== Given data ==
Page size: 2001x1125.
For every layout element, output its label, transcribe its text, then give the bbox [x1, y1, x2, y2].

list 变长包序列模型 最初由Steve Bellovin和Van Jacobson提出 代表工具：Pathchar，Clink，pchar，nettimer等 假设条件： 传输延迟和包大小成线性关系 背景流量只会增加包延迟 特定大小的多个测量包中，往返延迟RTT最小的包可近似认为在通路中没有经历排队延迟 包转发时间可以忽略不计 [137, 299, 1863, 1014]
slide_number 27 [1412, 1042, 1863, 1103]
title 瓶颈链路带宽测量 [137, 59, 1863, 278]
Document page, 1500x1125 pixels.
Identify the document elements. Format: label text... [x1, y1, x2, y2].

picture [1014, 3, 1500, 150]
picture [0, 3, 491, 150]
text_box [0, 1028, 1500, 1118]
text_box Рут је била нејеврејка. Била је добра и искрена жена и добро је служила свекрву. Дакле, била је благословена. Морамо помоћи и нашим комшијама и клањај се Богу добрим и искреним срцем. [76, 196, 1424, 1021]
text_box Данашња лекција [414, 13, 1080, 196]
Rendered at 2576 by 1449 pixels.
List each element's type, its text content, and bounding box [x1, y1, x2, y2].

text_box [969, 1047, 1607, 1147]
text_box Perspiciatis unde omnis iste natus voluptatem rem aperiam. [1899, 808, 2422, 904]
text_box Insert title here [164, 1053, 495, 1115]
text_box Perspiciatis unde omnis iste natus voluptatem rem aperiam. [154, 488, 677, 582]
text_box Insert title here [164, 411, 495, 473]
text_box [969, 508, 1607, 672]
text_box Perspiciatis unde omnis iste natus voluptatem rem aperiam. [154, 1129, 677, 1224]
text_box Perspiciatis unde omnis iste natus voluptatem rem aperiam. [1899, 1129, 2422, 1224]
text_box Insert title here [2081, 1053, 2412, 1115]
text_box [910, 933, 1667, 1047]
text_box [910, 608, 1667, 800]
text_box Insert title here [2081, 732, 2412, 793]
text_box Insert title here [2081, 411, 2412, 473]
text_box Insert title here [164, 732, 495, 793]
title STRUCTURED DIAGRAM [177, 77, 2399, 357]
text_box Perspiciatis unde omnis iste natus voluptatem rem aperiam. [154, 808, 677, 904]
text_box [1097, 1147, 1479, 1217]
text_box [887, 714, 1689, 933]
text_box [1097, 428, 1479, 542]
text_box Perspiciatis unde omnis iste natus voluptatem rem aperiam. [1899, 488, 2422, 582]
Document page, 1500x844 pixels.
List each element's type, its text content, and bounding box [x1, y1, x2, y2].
===
If a line comes after the one containing "text_box [910, 933, 1667, 1047]", leave it out; set down every line of the data before it, and that line itself, exactly.

• **Task answer**:
Page size: 2001x1125.
For every layout element, output its label, transcribe its text, then give the bbox [x1, y1, x2, y2].

list 变长包序列模型 最初由Steve Bellovin和Van Jacobson提出 代表工具：Pathchar，Clink，pchar，nettimer等 假设条件： 传输延迟和包大小成线性关系 背景流量只会增加包延迟 特定大小的多个测量包中，往返延迟RTT最小的包可近似认为在通路中没有经历排队延迟 包转发时间可以忽略不计 [137, 299, 1863, 1014]
slide_number 27 [1412, 1042, 1863, 1103]
title 瓶颈链路带宽测量 [137, 59, 1863, 278]
Document page, 1500x1125 pixels.
Identify the document elements. Format: label text... [x1, y1, x2, y2].

picture [1014, 3, 1500, 150]
picture [0, 3, 491, 150]
text_box [0, 1028, 1500, 1118]
text_box Рут је била нејеврејка. Била је добра и искрена жена и добро је служила свекрву. Дакле, била је благословена. Морамо помоћи и нашим комшијама и клањај се Богу добрим и искреним срцем. [76, 196, 1424, 1021]
text_box Данашња лекција [414, 13, 1080, 196]
Rendered at 2576 by 1449 pixels.
List each element's type, its text content, and bounding box [x1, y1, x2, y2].

text_box [969, 1047, 1607, 1147]
text_box Perspiciatis unde omnis iste natus voluptatem rem aperiam. [1899, 808, 2422, 904]
text_box Insert title here [164, 1053, 495, 1115]
text_box Perspiciatis unde omnis iste natus voluptatem rem aperiam. [154, 488, 677, 582]
text_box Insert title here [164, 411, 495, 473]
text_box [969, 508, 1607, 672]
text_box Perspiciatis unde omnis iste natus voluptatem rem aperiam. [154, 1129, 677, 1224]
text_box Perspiciatis unde omnis iste natus voluptatem rem aperiam. [1899, 1129, 2422, 1224]
text_box Insert title here [2081, 1053, 2412, 1115]
text_box [910, 933, 1667, 1047]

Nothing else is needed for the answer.